------ TEXT SEGMENT

# As the big day approaches ~ The Supreme Show!



## Aurelia (Apr 29, 2010)

***********
The Supreme Show

***********​
1.) Are you attending?

2.) Are you entering any of your kitties?

3.) If so what are their names and breed so we can look out for them? 

4.) Are you excited?

5.) Are you looking forward to the trade stands, and are you looking for anything specific?

6.) Are you taking your own packup? :lol:

Anyfing eeeeeelse? *said in best Little Britain shop owner voice*


----------



## Aurelia (Apr 29, 2010)

Aurelia said:


> ***********
> The Supreme Show
> 
> ***********​
> ...


Gosh I am sooooooo flipping excited  I am also looking forward to hopefully seeing a few special people there too ... You know who you are  but I'd love to know who else is definately going so I can add to my special people list 

I'll be going equipped with my camera


----------



## Cleo38 (Jan 22, 2010)

LOL, can see your excited - 2 posts at this time in the morning already!!! 

Have just had a look at the link - what stunning cats.

Unfortunately I won't be going  but hope you have a fantatstic day


----------



## Aurelia (Apr 29, 2010)

Moi? 

Thanks  Shame you aren't coming though


----------



## billyboysmammy (Sep 12, 2009)

> 1.) Are you attending?


 I hope so!



> 2.) Are you entering any of your kitties?


 No



> 3.) If so what are their names and breed so we can look out for them?


 N/a



> 4.) Are you excited?


 Very I love the Supreme!



> 5.) Are you looking forward to the trade stands, and are you looking for anything specific?

------------

TASK GOAL
Please transcribe the passage of the cat show thread that begins at the words "## Cleo38 (Jan" and stops after the words "what stunning cats.".

------ EXTRACTED ENTRIES

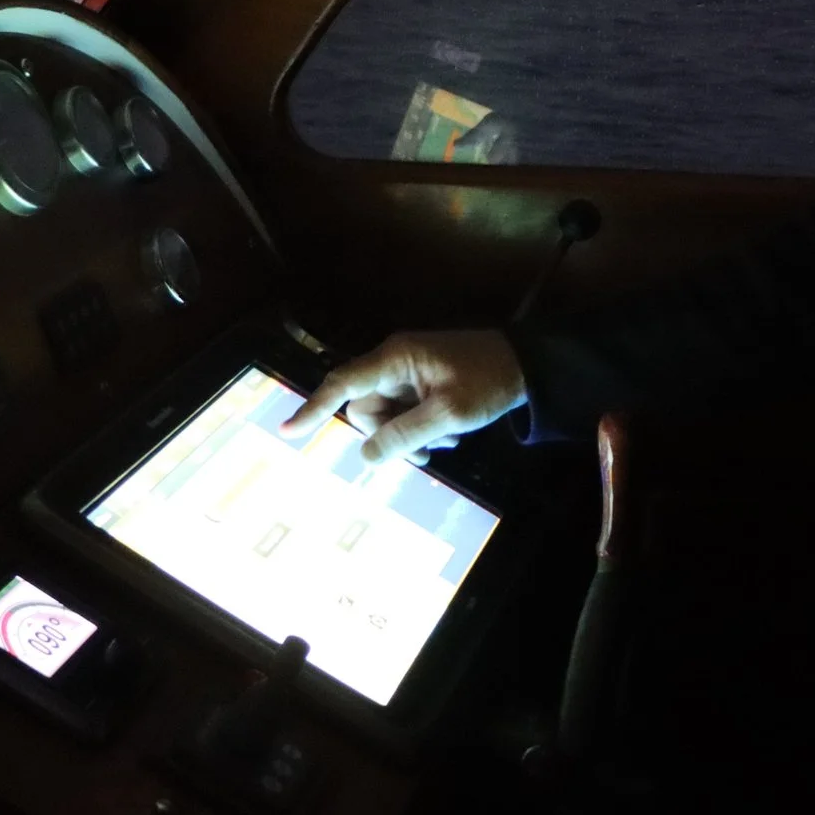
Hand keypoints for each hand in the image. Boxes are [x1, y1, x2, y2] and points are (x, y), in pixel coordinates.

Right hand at [277, 329, 526, 463]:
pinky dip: (419, 430)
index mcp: (396, 358)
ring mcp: (405, 373)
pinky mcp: (418, 383)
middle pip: (365, 410)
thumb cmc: (489, 382)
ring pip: (384, 417)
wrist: (527, 366)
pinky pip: (402, 414)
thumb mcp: (449, 415)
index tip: (286, 432)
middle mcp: (393, 362)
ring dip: (408, 437)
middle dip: (388, 437)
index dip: (313, 408)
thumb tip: (366, 456)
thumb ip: (405, 435)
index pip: (343, 384)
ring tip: (445, 440)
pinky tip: (448, 432)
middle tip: (425, 455)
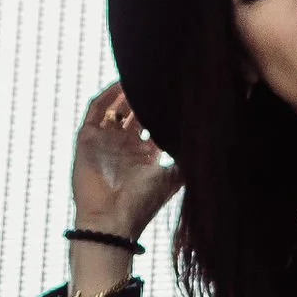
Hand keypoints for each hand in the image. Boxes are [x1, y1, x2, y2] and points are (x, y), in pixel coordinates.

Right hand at [71, 82, 180, 244]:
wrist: (111, 221)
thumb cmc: (142, 204)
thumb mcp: (172, 177)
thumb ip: (187, 157)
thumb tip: (210, 138)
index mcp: (144, 155)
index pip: (152, 123)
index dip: (161, 108)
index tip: (175, 90)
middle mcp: (123, 147)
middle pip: (133, 112)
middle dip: (144, 96)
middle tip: (158, 77)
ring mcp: (104, 142)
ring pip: (114, 108)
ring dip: (125, 93)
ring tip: (139, 76)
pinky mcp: (86, 140)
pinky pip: (95, 110)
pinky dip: (107, 96)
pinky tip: (120, 83)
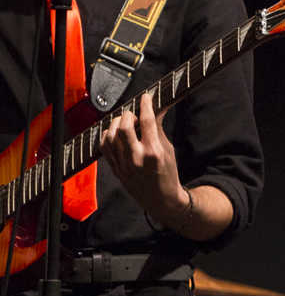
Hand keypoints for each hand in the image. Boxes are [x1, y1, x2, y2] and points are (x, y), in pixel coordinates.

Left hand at [100, 91, 190, 227]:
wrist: (161, 199)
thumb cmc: (168, 174)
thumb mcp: (168, 150)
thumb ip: (158, 129)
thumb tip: (156, 110)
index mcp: (154, 152)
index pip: (147, 121)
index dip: (146, 105)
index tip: (146, 97)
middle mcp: (136, 157)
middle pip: (124, 127)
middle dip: (128, 114)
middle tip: (134, 113)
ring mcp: (123, 164)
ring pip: (111, 135)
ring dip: (116, 123)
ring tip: (124, 122)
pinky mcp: (115, 168)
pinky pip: (104, 146)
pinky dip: (107, 135)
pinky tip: (114, 133)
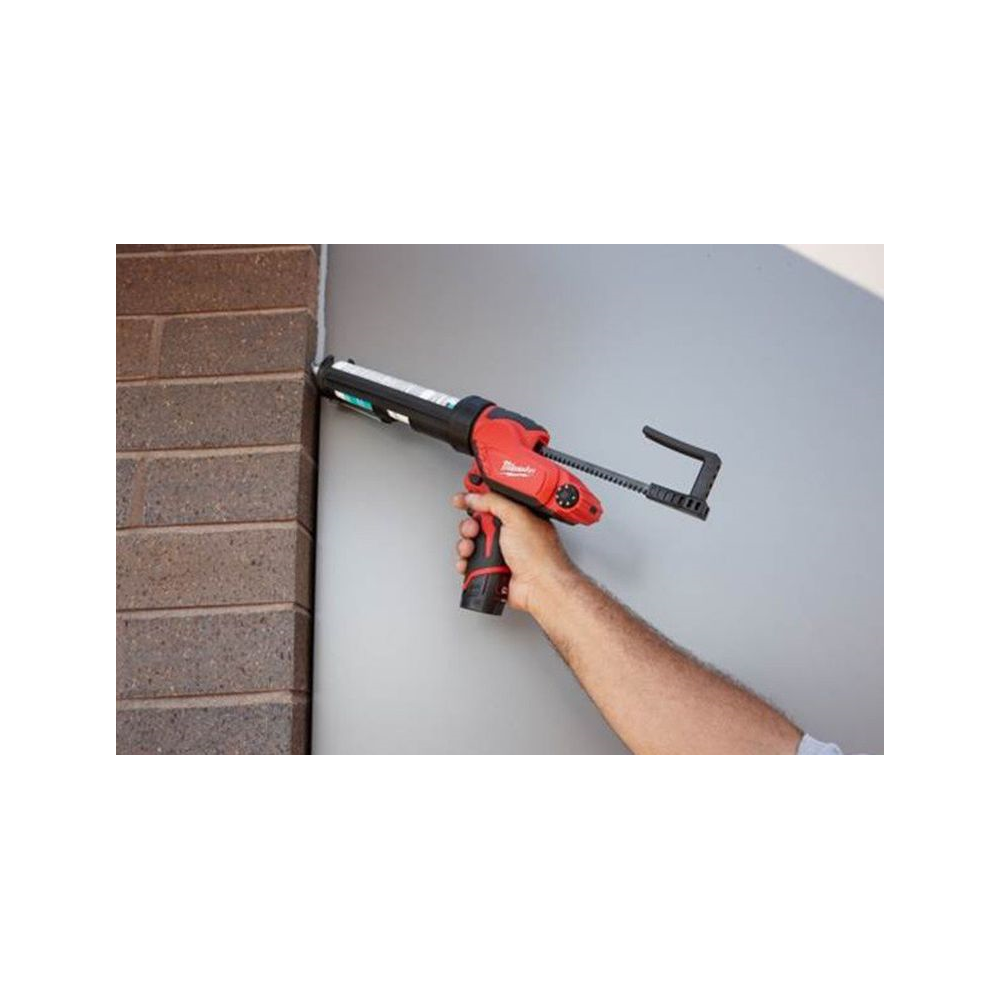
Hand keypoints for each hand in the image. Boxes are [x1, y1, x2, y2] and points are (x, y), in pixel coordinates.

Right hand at [451, 491, 576, 613]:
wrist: (540, 587)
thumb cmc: (540, 555)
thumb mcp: (517, 517)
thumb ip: (494, 501)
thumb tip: (476, 496)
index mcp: (519, 517)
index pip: (493, 501)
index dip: (476, 498)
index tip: (463, 497)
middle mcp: (511, 534)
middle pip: (478, 523)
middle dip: (469, 525)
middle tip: (472, 529)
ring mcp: (502, 553)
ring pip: (472, 544)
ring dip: (466, 545)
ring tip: (471, 549)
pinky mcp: (493, 570)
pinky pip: (471, 563)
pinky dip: (466, 563)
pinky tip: (470, 563)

------------

TASK OUTPUT
## Cleo38 (Jan 22, 2010)

LOL, can see your excited - 2 posts at this time in the morning already!!! 

Have just had a look at the link - what stunning cats.